-------- SUPPLIED PASSAGE --------

Sweet Little Nothings: 12 months




Onnie pictures in the chair are starting to get semi dangerous  We may or may not have tried to dive off the chair a few times but at least mommy got a few shoots. We might find a new location if we continue :)

Dear Elliott,

 I probably should have started this letter a long time ago because I am completely drawing a blank. White canvas syndrome. Leaning more toward utter denial. I have some how blinked a few times this past year and this real person has bloomed right in front of my eyes. I used to almost roll my eyes when people would smile at me holding a little bitty you and plead with me, "She will be grown before you know it". OK! Whatever... But there is much truth in that. The nights of waking up several times, rolling over for the first time and cooing seem light years away from the little girl giving me hugs and kisses. All within a year. Your father and I were talking the other night about family and life. I think he hit the nail on the proverbial head when he said, " I am content. Its like she was exactly what we were missing all along".

-------- SUPPLIED INFORMATION --------

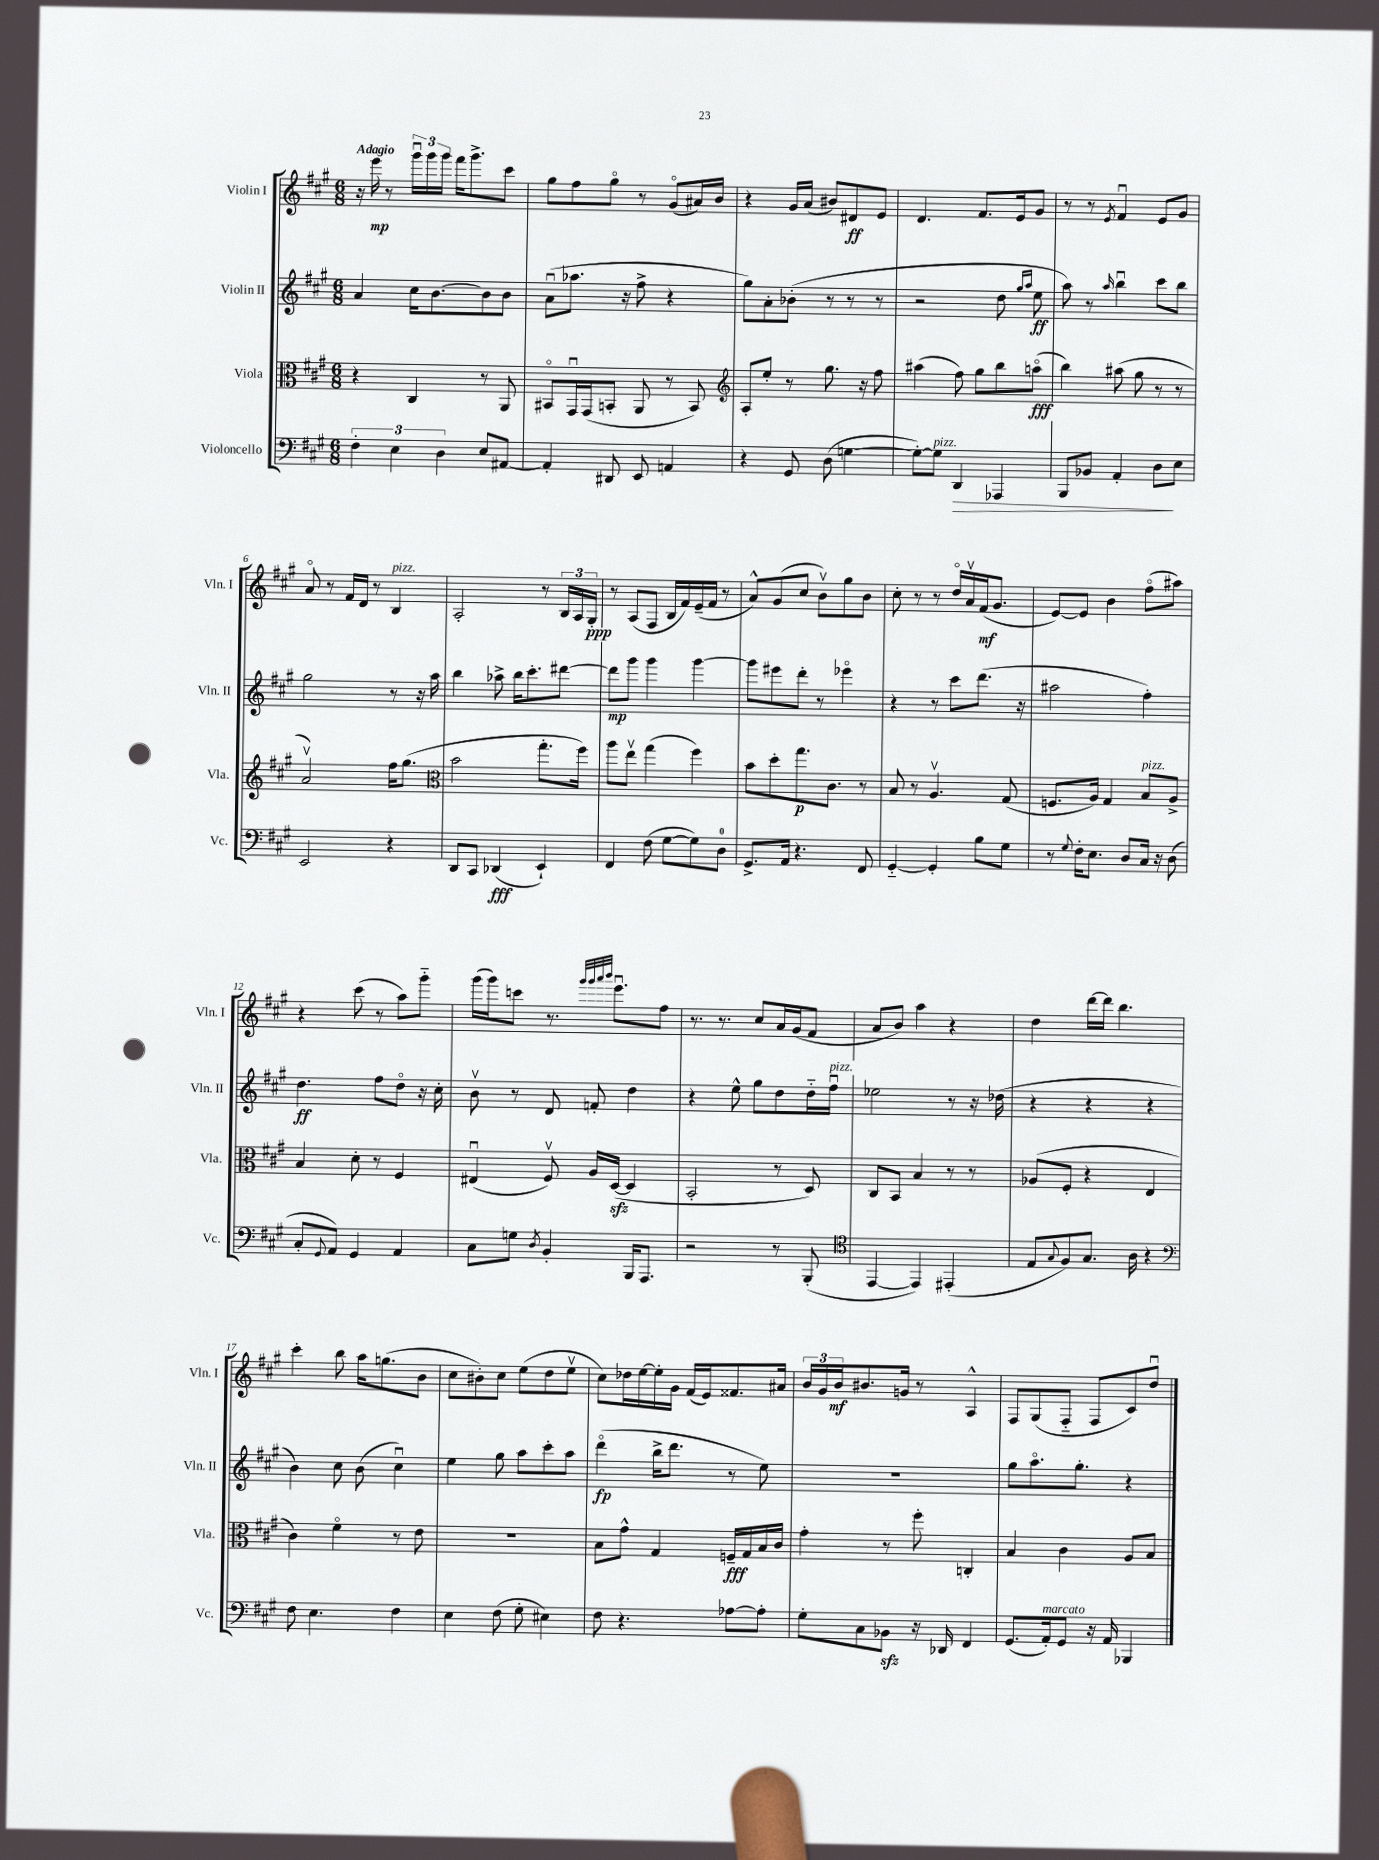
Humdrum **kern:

**kern	**kern	**kern	**kern
*staff4	*staff3	*staff2	*staff1
*clefF4	*clefC3	*clefG2	*clefG2
*k[f#c#g#]	*k[f#c#g#]	*k[f#c#g#]	*k[f#c#g#]
*M6/8	*M6/8	*M6/8	*M6/8
6F#'	4r	4a	16r
.	.	.	16eee
.	.	.	8r
6E	.	.	.
.	4C#	16cc#	24ggg#u
.	.	.	24ggg#
.	.	[8.b	.
6D	.	.	24ggg#
.	.	.	16fff#
.	.	.	8.ggg#^
8E	8r	8b]	.
[8AA#	8AA	8b	8ccc#
=	=	=	=
4AA#']	8BB#o	(8au	8gg#
.	16GG#u	8.aa-	8ff#
.	(16GG#	.	.
8DD#	8BB'	.	8gg#o
.	.	16r	.
8EE	8AA	8ff#^	8r
4AA	8r	4r	(8g#o
.	8BB)	.	16a#)
.	.	.	16b
=	=	=	=
*	*clefG2	*	*
4r	8A'	8gg#)	4r
.	8ee'	8a'	.
8GG#	8r	(8b-'	16g#
.	.	.	(16a
(8D	8.gg#	8r	8b#)
[4G	.	8r	8d#
.	16r	.	.
.	8ff#	8r	8e
=	=	=	=
8G'_)	(4aa#	2r	4.d
8G]	.	.	.
4DD	8ff#)	.	.
.	8gg#	.	8.f#
4AAA-	8bb	8dd	.
.	.	.	16e
.	.	16qqgg#	.
.	.	16qqaa	.
.	(8aao	8ee	8g#
=	=	=	=
8BBB	4bb)	8aa)	8r
8BB-	.	8r	8r
.	.	16qqaa	8qe
4AA'	(8aa#	4bbu	4f#u
.	8gg#	.	.
8D	8r	8ccc#	8e
8E	8r	8bb	8g#
=	=	=	=
2EE	2av)	2gg#	8ao
.	.	.	8r
.	.	.	16f#
.	.	.	16d
.	.	.	8r
4r	16ff#	8r	4B
.	(8.gg#	.	.
.	.	16r	.
.	.	16aa	.
=	=	=	=
*	*clefC3	*	*
8DD	2b	4bb	2A'
8CC#	.	.	.
(4DD-	.	8aa-^	.
.	.	16bb	.
.	.	8.ccc#'	.
4EE`)	8.gg#'	.	8r
.	.	[8ddd#	24B
.	.	.	24A
.	16ff#)	.	.
.	.	.	24G#'
=	=	=	=
4FF#	8aa	8ddd#]	8r
.	8eev	8ggg#	(8A
(8F#	(4gg#	4ggg#	8F#
[8G#	.	.	16B
.	.	.	16f#)
8G#])	4ff#)	[4ggg#	(16e~
.	.	.	16f#
8D	.	.	8r
=	=	=	=
8.GG#^	8b	8ggg#]	8a^^)
.	8dd'	8eee#	(8g#
16AA	.	.	.
4.r	8.gg#	8ddd'	8cc#
.	.	8r	8bv)
.	8.c#	.	.
.	.	4eee-o	8gg#
8FF#	8r	.	8b
=	=	=	=
[4GG#'~	8B	4r	8cc#'
.	8r	.	8r
4GG#']	4.Av	8r	8r
.	.	8ccc#	16ddo
.	.	.	16av
8B	.	(8.ddd	(16f#
.	.	.	8.g#
8G#	(8G#	.	.
.	.	16r	.
=	=	=	=
8r	8.F	2aa#	[8e)
8qqG#	.	.	.
16F#'	.	.	8e]
8.E	16A)	.	.
.	4G#	.	4b
8D	.	.	.
16C#	8B	4ff#')	(8ff#o
16r	.	.	.
(8D	8A^	.	8aa#)
=	=	=	=
8C#'	4B	4.dd	4r
8qqGG#	.	.	.
8AA)	.	.	.
4GG#	8d'	.	(8ccc#
.	8r	8ff#	8r
4AA	4F#	8ddo	8aa)
.	.	16r	8ggg#'~
.	.	16cc#'	.
=	=	=	=
8C#	(4E#u	8bv	(16ggg#
.	.	.	16ggg#)
8G	.	8r	8ccc
8qD	.	.	.
4BB'	8F#v)	8d	8.r
.	16A	8f'	.
.	.	.	32qqggg#
.	.	.	32qqggg#
.	.	.	32qqaaa
.	.	.	32qqbbb
.	([16D	.	8.eeeu
16BBB	4D]	4dd	.
8.AAA	.	.	.
.	.	.	8ff#
=	=	=	=
2r	2BB'	4r	8.r
.	.	.	8.r
.	.	8ee^^	.
.	.	8gg#	8cc#
8r	8r	8dd	16a
.	.	.	(16g#
(8BBB'	8D)	16dd'~	8f#
.	.	16ff#u	.
=	=	=	=
*clefC4	*	*	*
[4EE	8C#	2ee-	8a
.	8BB	.	8b)
4EE])	4B	.	4aa
(4EE#'	8r	8r	4r
.	8r	16r	.
.	.	(16dd-	.
=	=	=	=
8E	(8A-	4r	4dd
8qqG#	.	.	.
8F#)	8F#'	.	.
8.G#	4r	4r	[16ddd
.	.	.	16ddd]
.	.	.	4.bb
16A	.	.	.
4r	4E	4r	.
=	=	=	=
*clefF4	*	*	*
8F#	4c#)	4b)	4ccc#'
4.E	.	.	.
.	4f#o	8cc#	8bb
.	.	(8b	16aa
.	.	.	(8.gg
4F#	8r	4cc#u)	.
.	8e	.	8b
=	=	=	=
4E	2.r	4ee	8cc#
.	.	.	8b#')
(8F#	.	8gg#	8cc#
8G#'	.	8aa	(8ee
4E#)	.	8ccc#'	8dd
.	.	8aa	8eev
=	=	=	=
8F#	8B	(4dddo	8cc#)
4.r	8g#^^	.	16dd-
.	.	.	[16ee
.	4G#	16bb^	16ee']
.	.	8.ddd	16g#
.	.	.	(16f#
.	.	.	16e)
[8A-	16F~	8r	8.f##
.	16G#	.	.
8A-']	16B	8ee)	.
.	16c#	.	16a#
=	=	=	=
8G#'	4g#'	2.r	24b
.	.	.	24g#
.	.	.	24b
8C#	.	.	8.b#
8BB-	8r	.	.
.	.	.	16g
16r	8ff#'	.	8r
16DD-	.	.	.
4FF#	4C'	.	4A^^
=	=	=	=
(8.GG#	4B	8gg#	8F#
.	.	8.aao	(8G#
16AA')	.	.	.
8GG#	4c#	.	8F#'~
.	.	8.gg#'	.
16r	.	.	8F#
16AA	.	.	.
4BBB-	8A	4r	8c#)
.	8B	.	8ddu
==	==	==	==
*-	*-	*-	*-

--------

# TO DO
**1)** In the 12-month letter to Elliott, what did people tell the writer while smiling at her as she held the baby?
**2)** Carry on the 12-month letter to Elliott from the point where it stops.
The listing has no connection to the 12-month letter to Elliott.

# FINAL ANSWERS
**1)** "She will be grown before you know it."

**2)**
 A year ago today is when I saw you face to face for the first time. Best introduction ever. I've never written about my labor with you in these sweet little nothings. There was nothing dramatic about your entrance that I'm hiding. But I like to keep that one private. The beauty of a human entering this world and taking that first breath is really not something I can verbalize. Its a beauty I can only remember feeling and experiencing. I don't ever have to write it down. Its something I will never forget, etched in my heart forever. But as the months went by, I wanted to write down the little things. The things that make life worth living and laughing about. Your love for elmos, birds, lights and dance parties. Squeal when the bath water comes on. Time will fly on and I these little things will slowly fade. Always come back to this and know you were an awesome baby. I could not have been blessed with anyone more perfect that you. The first year of your life has been so magical to watch as your mother. Happy first birthday Elliott."You are exactly what we need and what was missing all along." 

Love, Mom



Oh the giggles you make when da-da makes you laugh. You are one big daddy's girl.

You love all types of food. Blueberries are the top request at the moment. You also love the spinach smoothies your Aunt Lo makes. Like jump up and down squeal because we cant shovel it into your mouth fast enough. 

We had a little birthday party at your school. We brought cupcakes and balloons and maracas to give to your friends. You were a bit confused at first because we were not hauling ass to get out of there. What? Ok, so you guys are going to stay here while I eat this cupcake super fast?? Cool. 






You have taken a few steps on your own. The most is 6 at the moment. Usually its two and then you dive into someones lap. You prefer your walker or anything that will walk with you. I think we might have to cut you off cold turkey because I know you can do it. 




Music is still a favorite of yours.  Top album this month is Daft Punk. You seriously dance hard.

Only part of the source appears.